Once thought to be rare in sub-Saharan Africa (SSA), an estimated 20 million adults are now living with diabetes, a burden that is predicted to more than double by 2035.(1) There is a critical need for a reliable, convenient, high performance, low cost biochemical test to improve detection of undiagnosed diabetes in this setting.
Diabetes is a chronic condition that occurs when a person has higher-than-healthy blood glucose levels due to abnormal insulin production or action. Early diagnosis and management of diabetes is essential to mitigate the development of severe complications.(2) However, nearly two-thirds of people with diabetes in SSA are undiagnosed, the highest proportion of any region in the world.(1)
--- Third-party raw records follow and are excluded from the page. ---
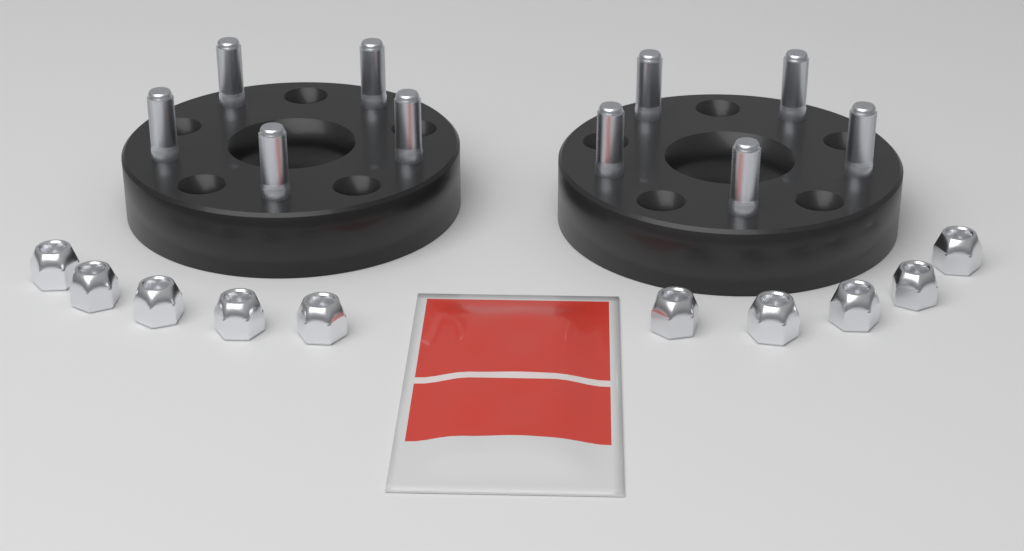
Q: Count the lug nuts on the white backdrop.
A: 10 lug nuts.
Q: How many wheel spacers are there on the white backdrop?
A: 2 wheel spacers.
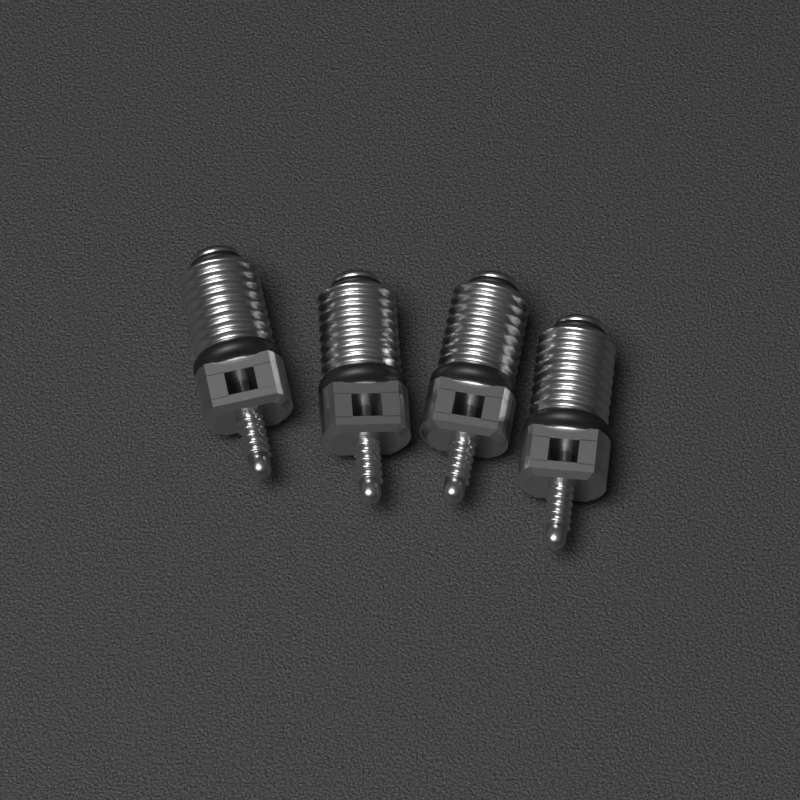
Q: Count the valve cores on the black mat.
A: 4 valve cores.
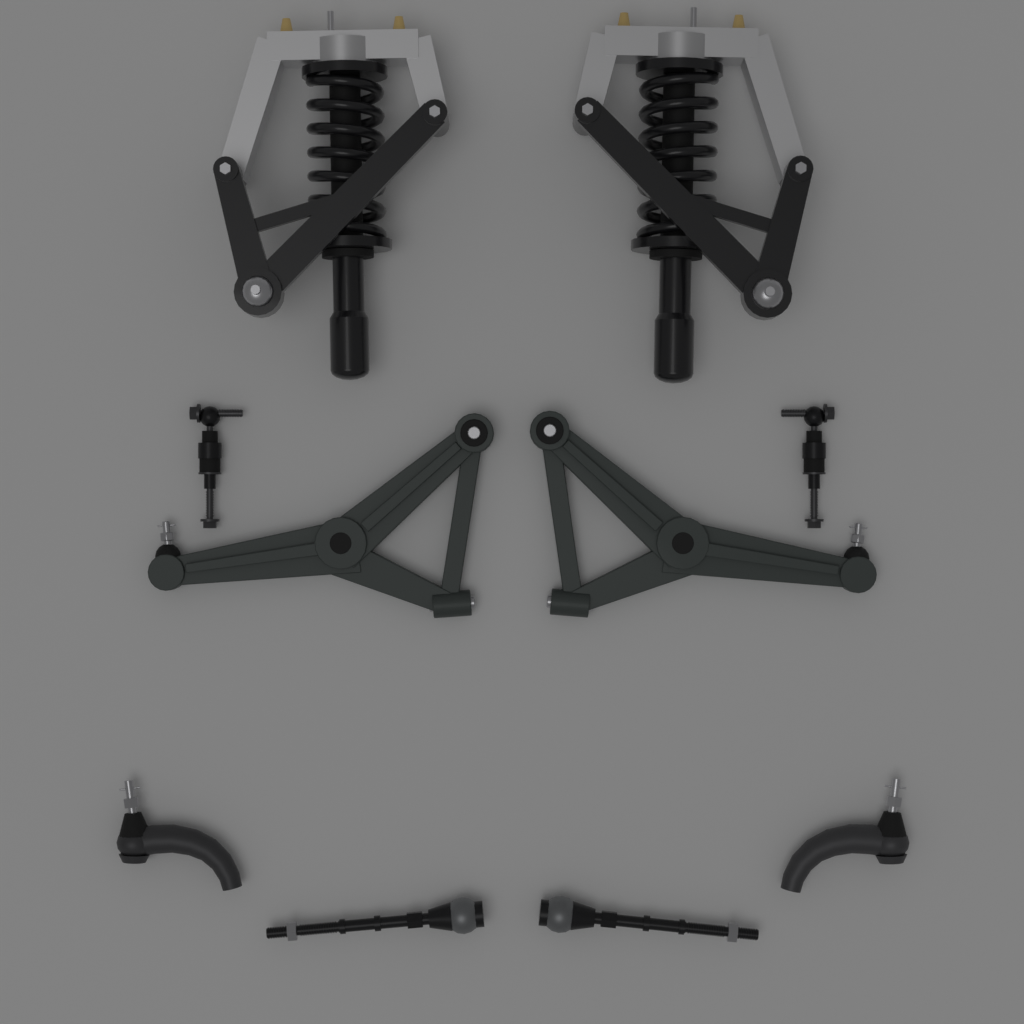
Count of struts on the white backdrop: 2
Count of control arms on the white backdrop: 2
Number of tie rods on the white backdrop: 2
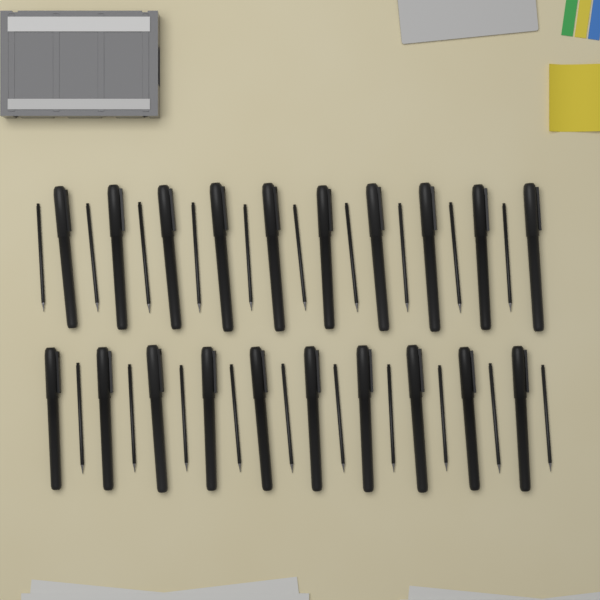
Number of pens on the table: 20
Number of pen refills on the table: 20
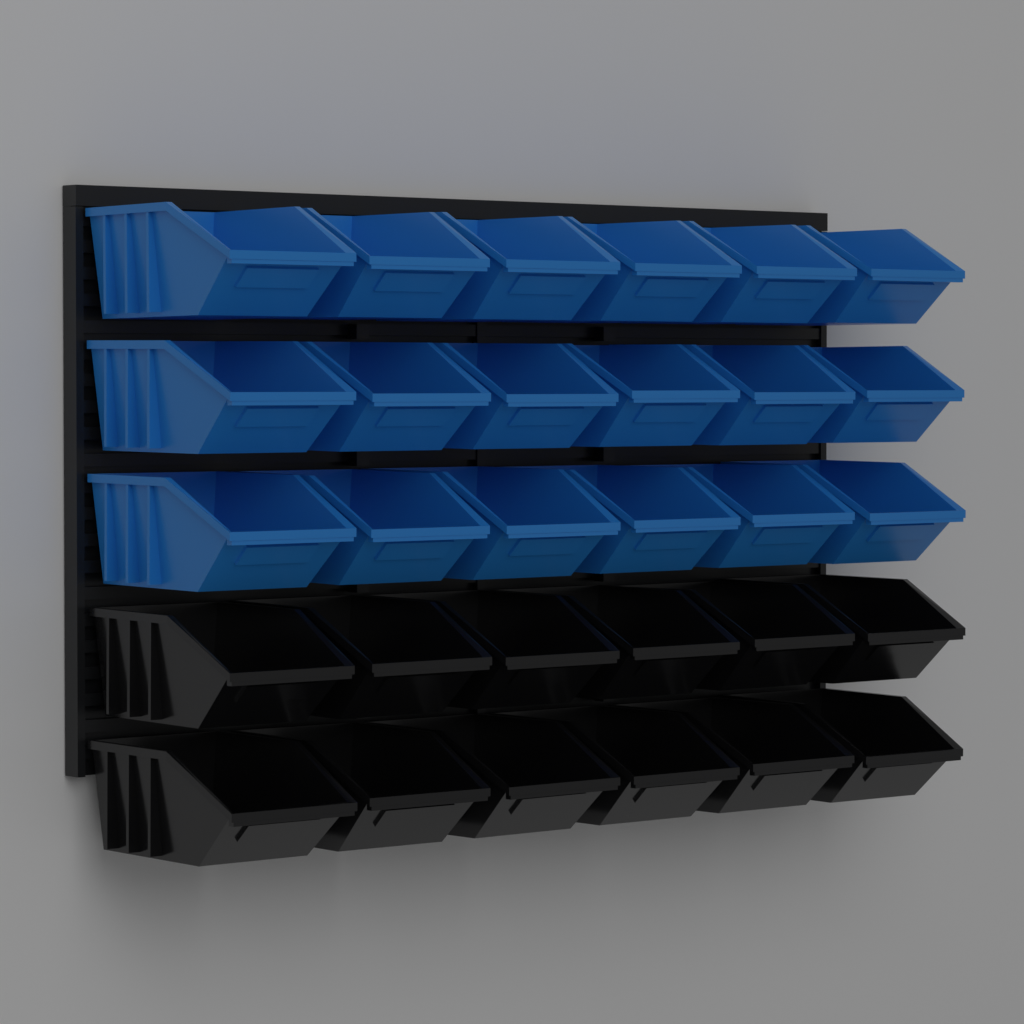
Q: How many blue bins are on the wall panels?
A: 18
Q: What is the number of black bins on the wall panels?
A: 12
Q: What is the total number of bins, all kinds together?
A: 30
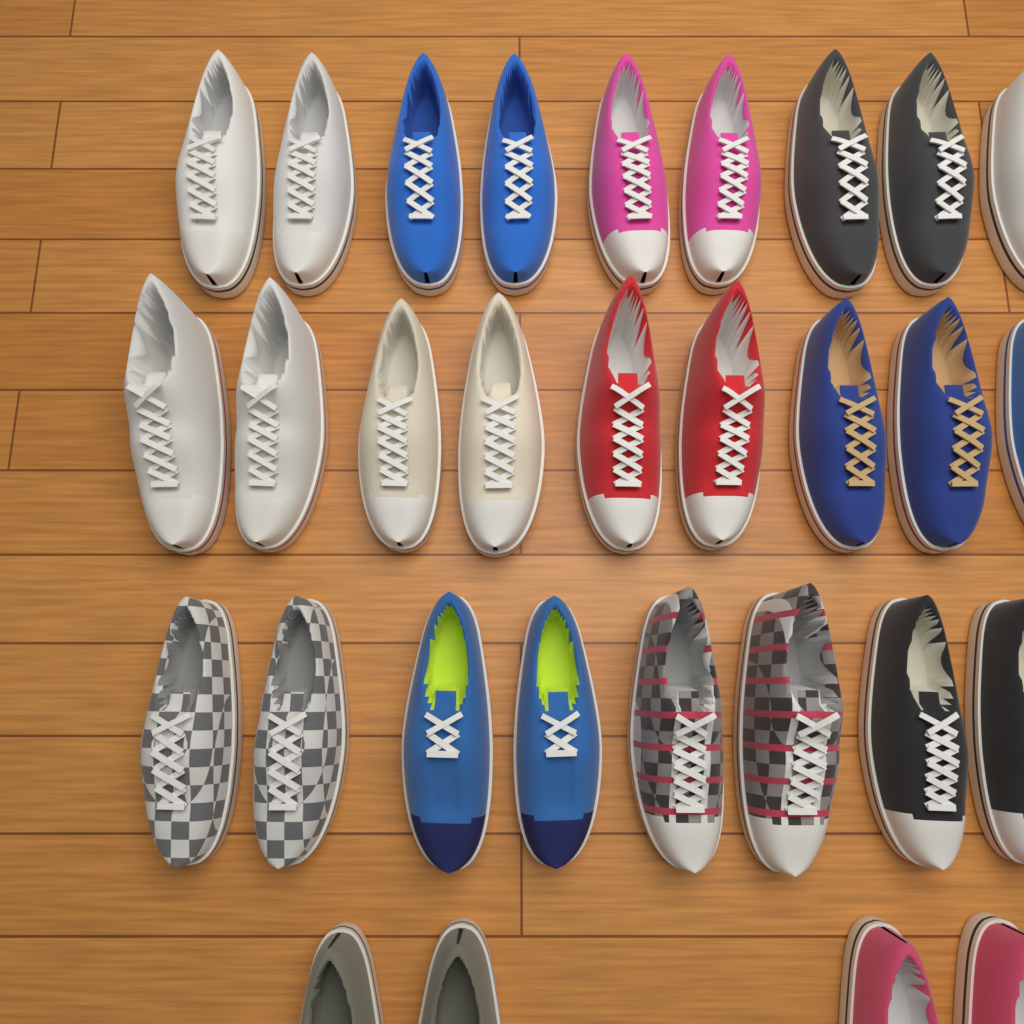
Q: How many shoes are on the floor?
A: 30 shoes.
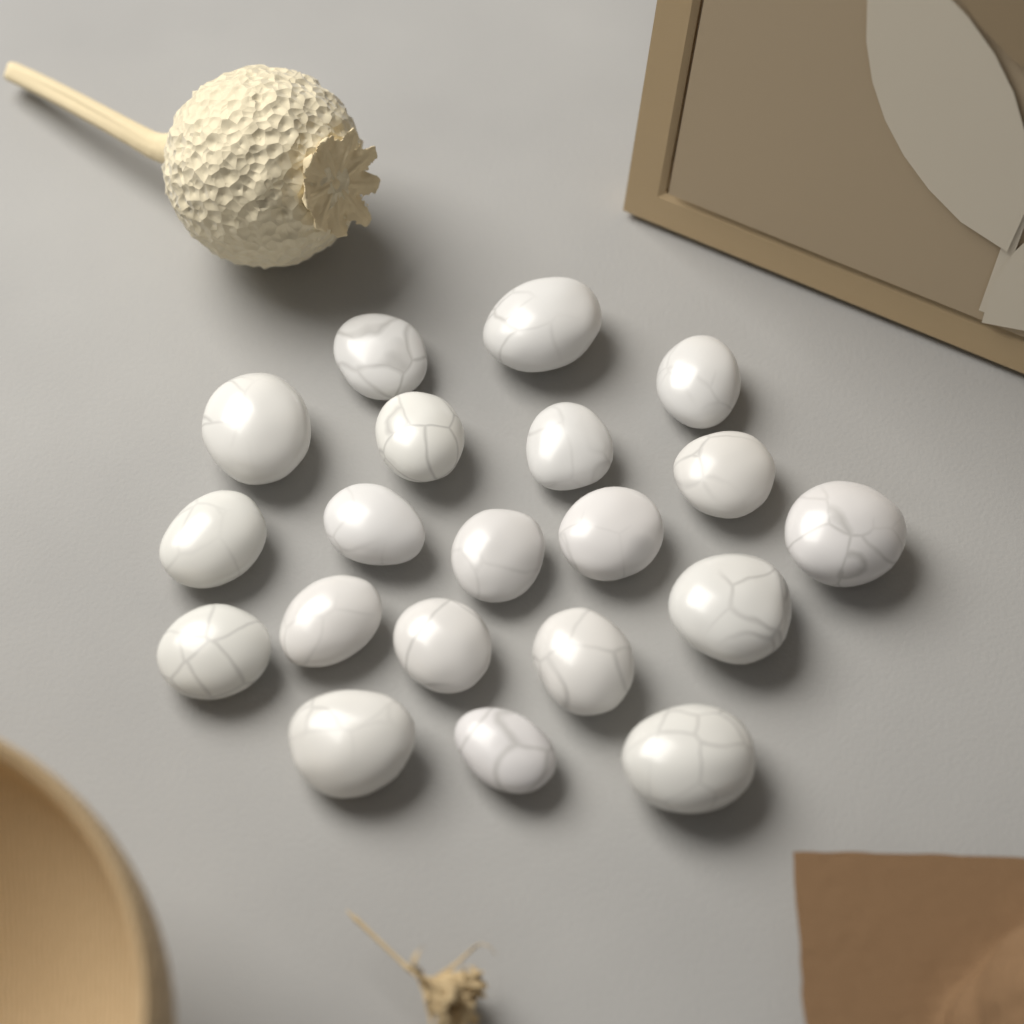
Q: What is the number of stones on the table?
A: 20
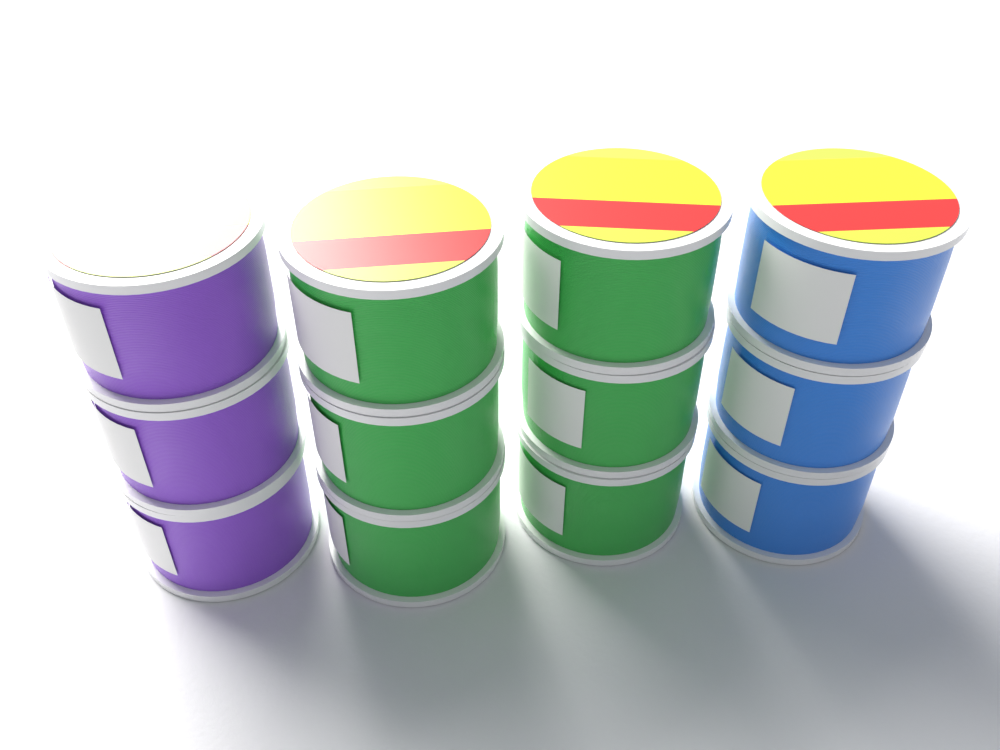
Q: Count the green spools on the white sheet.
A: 6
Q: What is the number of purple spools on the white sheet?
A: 3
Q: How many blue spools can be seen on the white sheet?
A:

The current WHO gold standard for diabetes diagnosis is the oral glucose tolerance test (OGTT), which measures plasma glucose levels in the blood. The OGTT is a cheap way to diagnose diabetes in resource poor settings; however it requires fasting overnight and immediate lab testing. In 2011, the WHO recommended glycated haemoglobin (HbA1c) for diagnosis alongside the OGTT. HbA1c is formed when haemoglobin in red blood cells joins with glucose in the blood. These cells survive for 8-12 weeks, therefore measuring HbA1c levels can be used to estimate the average blood glucose levels over this period, a useful indicator of prolonged high blood glucose.(3)
HbA1c may have several advantages for use in African populations over glucose-based measurements such as OGTT. HbA1c does not require fasting overnight, potentially a major barrier in rural areas where travelling long distances to health facilities is common. Additionally, it does not require immediate lab handling and can be easily stored and transported.(4) Monitoring blood glucose with HbA1c has been a cornerstone of diabetes management in many countries for decades and has been shown to lead to improved diabetic control in some SSA settings.(5) Therefore, any strengthening of access to HbA1c testing for diagnosis will also improve the on-going management of the condition.
However, use of HbA1c has several limitations within SSA populations. First, it is expensive in comparison to OGTT. Secondly, being a blood based marker, any condition that affects the blood or blood cell production could affect the HbA1c test, for example, sickle cell disease. Furthermore, chronic infections can affect the performance of HbA1c, a real issue given the prevalence of HIV, malaria and other infectious diseases in some SSA populations. HbA1c testing also requires standardised laboratories and equipment and, whilst this is becoming more common across the region, access is still limited.(6)
Caution is always necessary when considering implementation of a test to diagnose and manage individuals, especially in already over-burdened and under-resourced health systems. Prospective studies are needed to determine the performance of HbA1c for diagnosing diabetes and predicting future diabetes complications in African populations where the effects of chronic infections and blood disorders on its usefulness as a biochemical test are unknown. Ultimately, in order to avoid a huge health and economic burden from diabetes in the next few decades, it is essential that experimentation and evaluation of developments in the diagnosis and management of diabetes is pursued in this region.
References:
1. International Diabetes Foundation. IDF Diabetes Atlas 2014. Brussels: International Diabetes Foundation, 2014.
2. World Health Organisation. Diabetes Programme: About Diabetes (http://www.who.int/diabetes/action_online/basics/en/). Accessed:29/10/2015.
3. World Health Organization. Use of glycated haemoglobin (HbA1c) in the diagnosis of diabetes mellitus: abbreviated report of a WHO consultation. Geneva, World Health Organization: 2011.
4. Beran D. The impact of health systems on diabetes care in low and lower middle income countries. Curr Diab Rep. 2015;15(4):591.
5. Camara A., et al. Poor glycemic control in type 2 diabetes in the South of the Sahara: The issue of limited access to an HbA1c test. Diabetes research and clinical practice. 2015;108(1):187-92.
6. Peer N., et al. Diabetes in the Africa Region: an update. Diabetes Res Clin Pract. 2014;103(2):197-205.